Segment Start: Records for this exercise

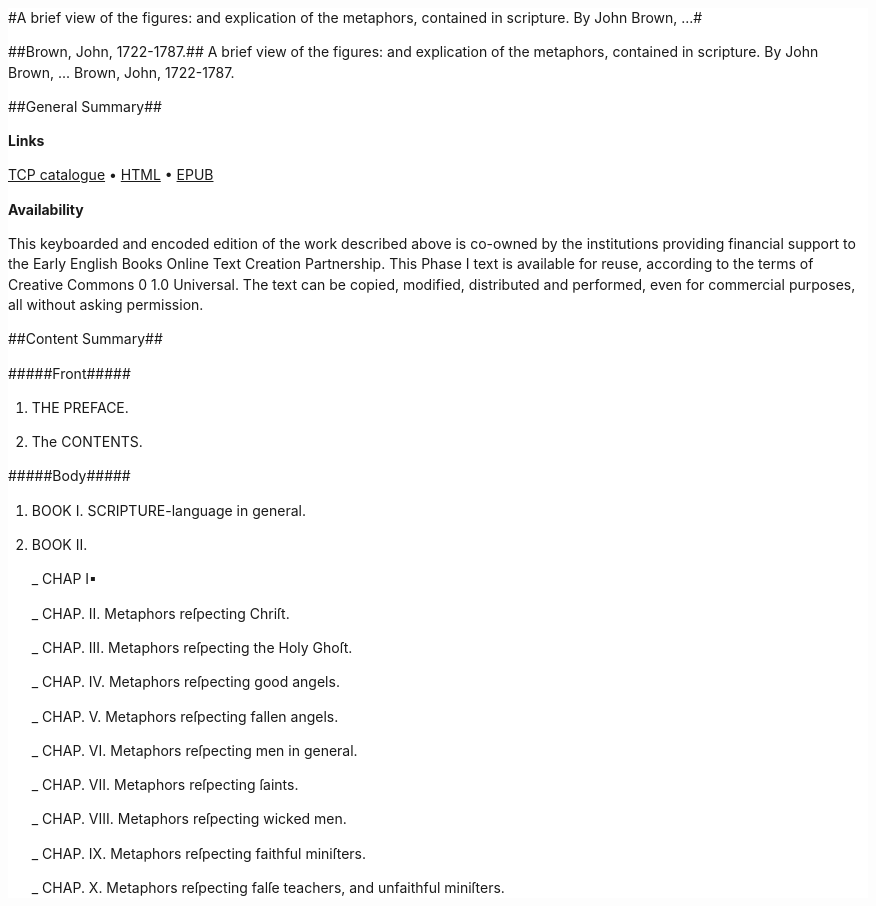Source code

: #A brief view of the figures: and explication of the metaphors, contained in scripture. By John Brown, ...#

##Brown, John, 1722-1787.##
A brief view of the figures: and explication of the metaphors, contained in scripture. By John Brown, ...
Brown, John, 1722-1787.

##General Summary##

**Links**

[TCP catalogue](http://www.ota.ox.ac.uk/tcp/)  • 
[HTML](http://tei.it.ox.ac.uk/tcp/Texts-HTML/free/004/004882095.html)  • 
[EPUB](http://tei.it.ox.ac.uk/tcp/Texts-EPUB/free/004/004882095.epub)

**Availability**

This keyboarded and encoded edition of the
	       work described above is co-owned by the institutions
	       providing financial support to the Early English Books
	       Online Text Creation Partnership. This Phase I text is
	       available for reuse, according to the terms of Creative
	       Commons 0 1.0 Universal. The text can be copied,
	       modified, distributed and performed, even for
	       commercial purposes, all without asking permission.


##Content Summary##

#####Front#####

1. THE PREFACE.

1. The CONTENTS.

#####Body#####

1. BOOK I. SCRIPTURE-language in general.

1. BOOK II.

    _ CHAP I▪

    _ CHAP. II. Metaphors reſpecting Chriſt.

    _ CHAP. III. Metaphors reſpecting the Holy Ghoſt.

    _ CHAP. IV. Metaphors reſpecting good angels.

    _ CHAP. V. Metaphors reſpecting fallen angels.

    _ CHAP. VI. Metaphors reſpecting men in general.

    _ CHAP. VII. Metaphors reſpecting ſaints.

    _ CHAP. VIII. Metaphors reſpecting wicked men.

    _ CHAP. IX. Metaphors reſpecting faithful miniſters.

    _ CHAP. X. Metaphors reſpecting falſe teachers, and unfaithful miniſters.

Segment End: Records for this exercise

### Task item
Repeat each of the entries above exactly, but do not carry over the pictures.

### Result below
Source code

: #A brief view of the figures: and explication of the metaphors, contained in scripture. By John Brown, ...#

##Brown, John, 1722-1787.##
A brief view of the figures: and explication of the metaphors, contained in scripture. By John Brown, ...
Brown, John, 1722-1787.

##General Summary##

**Links**

[TCP catalogue](http://www.ota.ox.ac.uk/tcp/)  • 
[HTML](http://tei.it.ox.ac.uk/tcp/Texts-HTML/free/004/004882095.html)  • 
[EPUB](http://tei.it.ox.ac.uk/tcp/Texts-EPUB/free/004/004882095.epub)

**Availability**

This keyboarded and encoded edition of the
	       work described above is co-owned by the institutions
	       providing financial support to the Early English Books
	       Online Text Creation Partnership. This Phase I text is
	       available for reuse, according to the terms of Creative
	       Commons 0 1.0 Universal. The text can be copied,
	       modified, distributed and performed, even for
	       commercial purposes, all without asking permission.


##Content Summary##

#####Front#####

1. THE PREFACE.

1. The CONTENTS.

#####Body#####

1. BOOK I. SCRIPTURE-language in general.

1. BOOK II.

    _ CHAP I▪

    _ CHAP. II. Metaphors reſpecting Chriſt.

    _ CHAP. III. Metaphors reſpecting the Holy Ghoſt.

    _ CHAP. IV. Metaphors reſpecting good angels.

    _ CHAP. V. Metaphors reſpecting fallen angels.

    _ CHAP. VI. Metaphors reſpecting men in general.

    _ CHAP. VII. Metaphors reſpecting ſaints.

    _ CHAP. VIII. Metaphors reſpecting wicked men.

    _ CHAP. IX. Metaphors reſpecting faithful miniſters.

    _ CHAP. X. Metaphors reſpecting falſe teachers, and unfaithful miniſters.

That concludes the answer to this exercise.